▶ **PROVIDED PASSAGE**
+-------+

His mother, Cedilla Malcolm Marley, immigrated to America three years earlier. She had filed papers for him to join her. When his papers came through, he said he would not leave unless Rita would eventually follow him. He married Rita because he was afraid that she would find another boyfriend when he was gone.
 
In Delaware, Bob worked at Chrysler factory. He also worked at Hotel DuPont in Wilmington. He did not like what he was doing. He did not like life in America.
 
Eight months after, he wrote Rita and said, “I’m coming home, I’m sick of this place. Today, while I was vacuuming, the vacuum bag burst and all that dust went up in my face. If I stay here, this is gonna kill me. It will give me all kinds of sickness! I’m a singer, I’m not this, I’m coming home.”
 
Bob returned to Trench Town and continued to work on his music. Things were tough. He had no money and was sharing a room at Rita’s Aunt’s place with two kids. During this period, Bob and Rita began to practice Rastafarianism. They refused to eat from the same pot as Aunty in whose house they lived.
 
That irritated Aunty.
 
Rita’s brother, Wesley, who was a police officer, was also furious about her belief in Rastafarianism. One day he came home and beat up Rita saying, “Do you think it is right after all the money Aunty and I spent on you, that you end up like this? What are you getting out of it? You think because you’re married you’re big? You’re still under our protection, and you have no right to be a Rasta! That’s being worthless.”
 
As a result of these developments, Bob and Rita decided to return to Nine Miles, a village in St. Ann, Bob’s birthplace. St. Ann had no electricity and no running water. Bob’s family house had no kitchen and no toilet. It was in a farm area on a hill.

+-------+

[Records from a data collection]
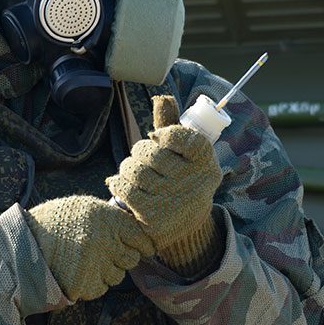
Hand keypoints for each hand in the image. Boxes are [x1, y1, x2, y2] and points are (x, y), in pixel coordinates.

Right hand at [24, 195, 155, 301]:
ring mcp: (97, 265)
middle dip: (120, 258)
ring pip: (116, 277)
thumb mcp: (85, 208)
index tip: (137, 246)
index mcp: (109, 219)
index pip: (142, 238)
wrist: (22, 242)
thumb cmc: (54, 221)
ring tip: (84, 261)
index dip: (140, 243)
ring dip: (105, 272)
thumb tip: (134, 229)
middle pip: (131, 259)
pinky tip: (75, 272)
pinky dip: (90, 284)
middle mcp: (107, 241)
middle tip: (101, 253)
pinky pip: (99, 289)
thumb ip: (111, 218)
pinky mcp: (85, 284)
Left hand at [106, 95, 222, 263]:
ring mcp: (174, 202)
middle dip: (140, 152)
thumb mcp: (183, 155)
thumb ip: (172, 127)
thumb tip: (161, 98)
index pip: (184, 137)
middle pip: (151, 152)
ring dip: (127, 167)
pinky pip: (124, 188)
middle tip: (141, 159)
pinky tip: (119, 184)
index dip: (166, 134)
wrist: (179, 225)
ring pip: (135, 169)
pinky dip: (117, 183)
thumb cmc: (178, 179)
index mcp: (206, 163)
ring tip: (132, 172)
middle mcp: (194, 183)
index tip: (158, 138)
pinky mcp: (153, 218)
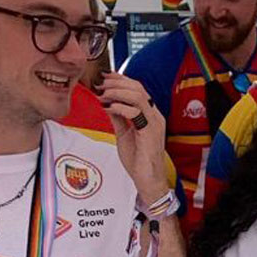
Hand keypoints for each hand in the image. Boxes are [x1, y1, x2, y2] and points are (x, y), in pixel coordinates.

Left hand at [95, 72, 169, 200]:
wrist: (148, 179)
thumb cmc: (139, 160)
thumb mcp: (124, 134)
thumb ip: (118, 118)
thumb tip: (107, 104)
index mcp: (150, 114)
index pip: (138, 89)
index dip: (121, 80)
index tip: (105, 77)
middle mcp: (155, 115)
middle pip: (138, 88)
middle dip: (117, 83)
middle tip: (101, 84)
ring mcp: (154, 123)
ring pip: (138, 96)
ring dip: (117, 92)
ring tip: (103, 94)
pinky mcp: (150, 132)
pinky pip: (136, 112)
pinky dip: (120, 107)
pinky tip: (109, 108)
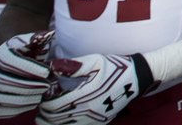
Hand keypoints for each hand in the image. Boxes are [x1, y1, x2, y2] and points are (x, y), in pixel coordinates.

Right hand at [0, 30, 55, 118]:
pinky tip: (31, 102)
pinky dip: (15, 110)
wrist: (17, 62)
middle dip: (29, 85)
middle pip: (4, 81)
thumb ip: (40, 38)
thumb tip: (48, 34)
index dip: (29, 68)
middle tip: (46, 85)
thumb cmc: (30, 52)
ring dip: (23, 98)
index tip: (47, 71)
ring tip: (40, 94)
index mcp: (0, 54)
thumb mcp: (35, 43)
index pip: (10, 61)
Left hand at [36, 54, 154, 123]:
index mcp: (85, 95)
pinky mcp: (98, 123)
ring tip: (50, 114)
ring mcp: (93, 120)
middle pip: (53, 120)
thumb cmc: (115, 68)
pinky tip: (66, 117)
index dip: (44, 101)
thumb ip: (72, 65)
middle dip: (45, 112)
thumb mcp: (95, 61)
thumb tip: (52, 66)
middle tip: (46, 102)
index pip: (53, 106)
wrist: (136, 79)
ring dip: (52, 122)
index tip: (46, 92)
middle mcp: (87, 111)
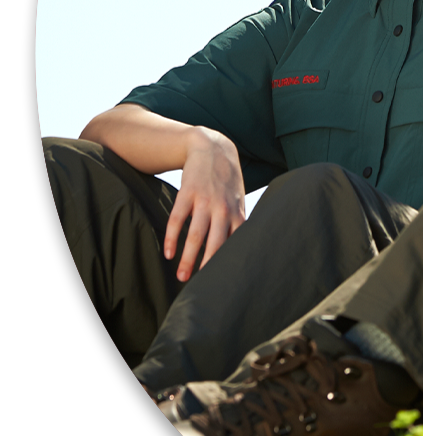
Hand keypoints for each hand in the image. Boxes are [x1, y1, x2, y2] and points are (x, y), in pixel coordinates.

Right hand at [164, 128, 246, 280]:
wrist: (213, 148)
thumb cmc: (227, 181)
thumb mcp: (238, 199)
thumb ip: (238, 222)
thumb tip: (242, 248)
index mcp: (238, 212)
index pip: (236, 243)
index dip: (231, 261)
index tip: (227, 280)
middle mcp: (223, 208)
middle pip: (216, 243)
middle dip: (207, 266)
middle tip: (199, 287)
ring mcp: (205, 200)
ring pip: (196, 234)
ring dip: (187, 257)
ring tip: (181, 276)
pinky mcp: (187, 193)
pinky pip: (178, 218)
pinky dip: (172, 237)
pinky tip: (168, 252)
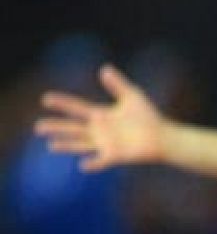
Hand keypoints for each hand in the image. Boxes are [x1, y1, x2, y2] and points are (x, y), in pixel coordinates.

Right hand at [35, 64, 166, 170]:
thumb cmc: (148, 116)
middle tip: (38, 126)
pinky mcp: (115, 156)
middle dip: (56, 127)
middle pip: (73, 128)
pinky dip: (93, 163)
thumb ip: (117, 84)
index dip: (62, 103)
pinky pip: (101, 161)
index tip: (46, 99)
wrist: (162, 135)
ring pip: (81, 145)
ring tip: (51, 145)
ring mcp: (105, 144)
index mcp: (100, 115)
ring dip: (67, 145)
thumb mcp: (132, 95)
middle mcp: (99, 130)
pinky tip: (83, 164)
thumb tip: (104, 68)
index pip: (76, 108)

+-------+

▶ **YOUR OBJECTIVE**
Transcribe the passage about Bob and Rita Marley word for word, from "In Delaware, Bob" to "house they lived.". The rows were drawn from a separate source and have no connection to the passage about Bob and Rita Marley.

▶ **TASK ANSWER**
In Delaware, Bob worked at Chrysler factory. He also worked at Hotel DuPont in Wilmington. He did not like what he was doing. He did not like life in America.
 
Eight months after, he wrote Rita and said, “I’m coming home, I’m sick of this place. Today, while I was vacuuming, the vacuum bag burst and all that dust went up in my face. If I stay here, this is gonna kill me. It will give me all kinds of sickness! I’m a singer, I’m not this, I’m coming home.”
 
Bob returned to Trench Town and continued to work on his music. Things were tough. He had no money and was sharing a room at Rita’s Aunt’s place with two kids. During this period, Bob and Rita began to practice Rastafarianism. They refused to eat from the same pot as Aunty in whose house they lived.